4) La faiblesse du Lobby serait démontrée par le fait qu’Israël ne serait qu’un "simple outil" pour la construction de l’empire américain, utilisé quand on en a besoin, et marginalisé quand ce n’est pas le cas ;
5) Les principales forces qui modèleraient la politique moyen-orientale des Etats-Unis seraient les "gros intérêts pétroliers" [‘Big Oil’] et le "complexe militaro-industriel", ni l’un ni l’autre n’étant connecté au Lobby pro-israélien ;
6) Les intérêts des Etats-Unis coïncideraient, pour l’essentiel, avec ceux d’Israël ;
7) La guerre contre l’Irak, les menaces contre la Syrie et l’Iran… seraient essentiellement des produits des "intérêts pétroliers" et du "complexe militaro-industriel", et absolument pas le résultat du rôle joué par le lobby pro-israélien ou ses collaborateurs au sein du Pentagone et dans d’autres instances gouvernementales…
Bien qu’en général Chomsky s’abstienne délibérément de dénoncer spécifiquement le lobby pro-israélien dans ses discours, dans ses interviews et dans ses publications où il analyse la politique américaine vis-à-vis du Moyen-Orient, les très rares fois où il le fait, c’est en recourant au répertoire décliné ci-dessus.
Le problème de la guerre et de la paix au Moyen-Orient et le rôle du lobby israélien sont choses bien trop sérieuses pour être marginalisées comme s’il s’agissait d’arrière-pensées.

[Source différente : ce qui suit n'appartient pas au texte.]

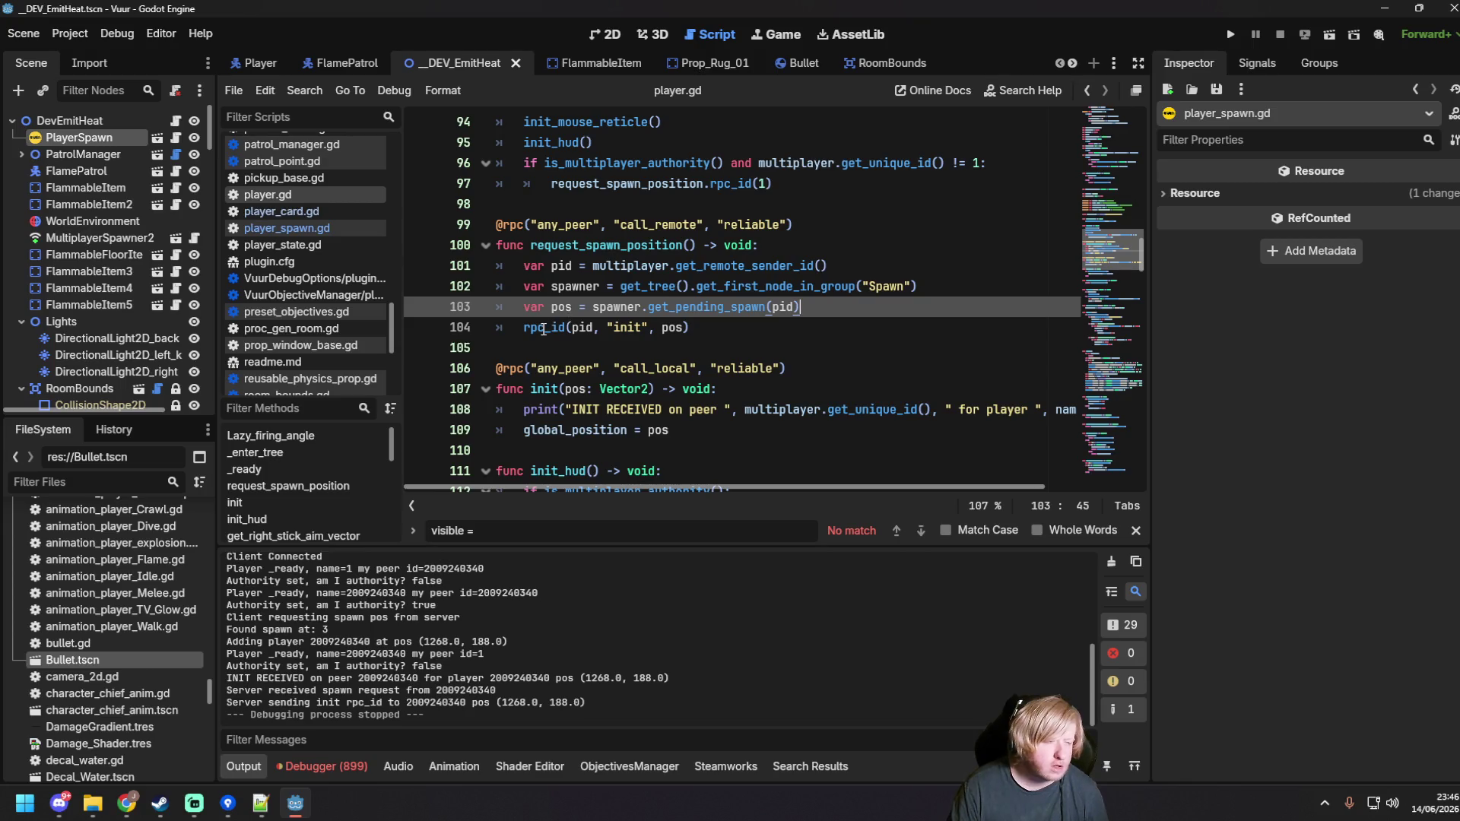
Step: Delete the INIT RECEIVED print so init only sets global_position = pos
{"action": "mouse_move", "coordinate": [544, 328]}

M
ais il y a plus grave : la censure qui s’exerce de plus en plus à l’encontre de notre liberté d’expression et l’érosion de nos libertés civiques et de notre liberté académique par un lobby agressif bénéficiant de soutiens puissants tant dans le pouvoir législatif qu’à la Maison Blanche menacent notre démocratie, déjà sérieusement écornée.
Il nous incombe, par conséquent, d’examiner les quatorze thèses erronée de l’éminemment respecté Professeur Chomsky, afin d’aller de l’avant et d’affronter les menaces que représente le Lobby pour la paix, à l’extérieur, et nos libertés civiques, à l’intérieur des Etats-Unis.
Quatorze thèses à dormir debout
1) Chomsky affirme que le Lobby ne serait qu’un lobby parmi d’autres, comme il en existe beaucoup, à Washington.
Ce faisant, il ignore que le lobby s’est assuré des plus confortables majorités au Congrès en faveur de l’allocation à Israël du triple des aides internationales annuelles destinées à l’ensemble de l’Afrique, de l’Asie et de l’Amérique latine (pour un montant de plus de 100 milliards de dollars sur les quarante années écoulées).
Le Lobby dispose de cent cinquante fonctionnaires à plein-temps qui travaillent à l’AIPAC (American-Israël Public Affairs Committee), secondés par une armée de lobbyistes de toutes les grandes organisations juives (Anti-Defamation League, American Jewish Committee, American Jewish Congress, etc.) et par les fédérations juives nationales, régionales et locales, qui suivent fidèlement la ligne des "grandes" et sont actives dans le monde politique et dans l’opinion locale au sujet d’Israël, assurant la promotion et le financement de candidats législateurs sur la base de leur adhésion à la ligne du parti définie par le Lobby.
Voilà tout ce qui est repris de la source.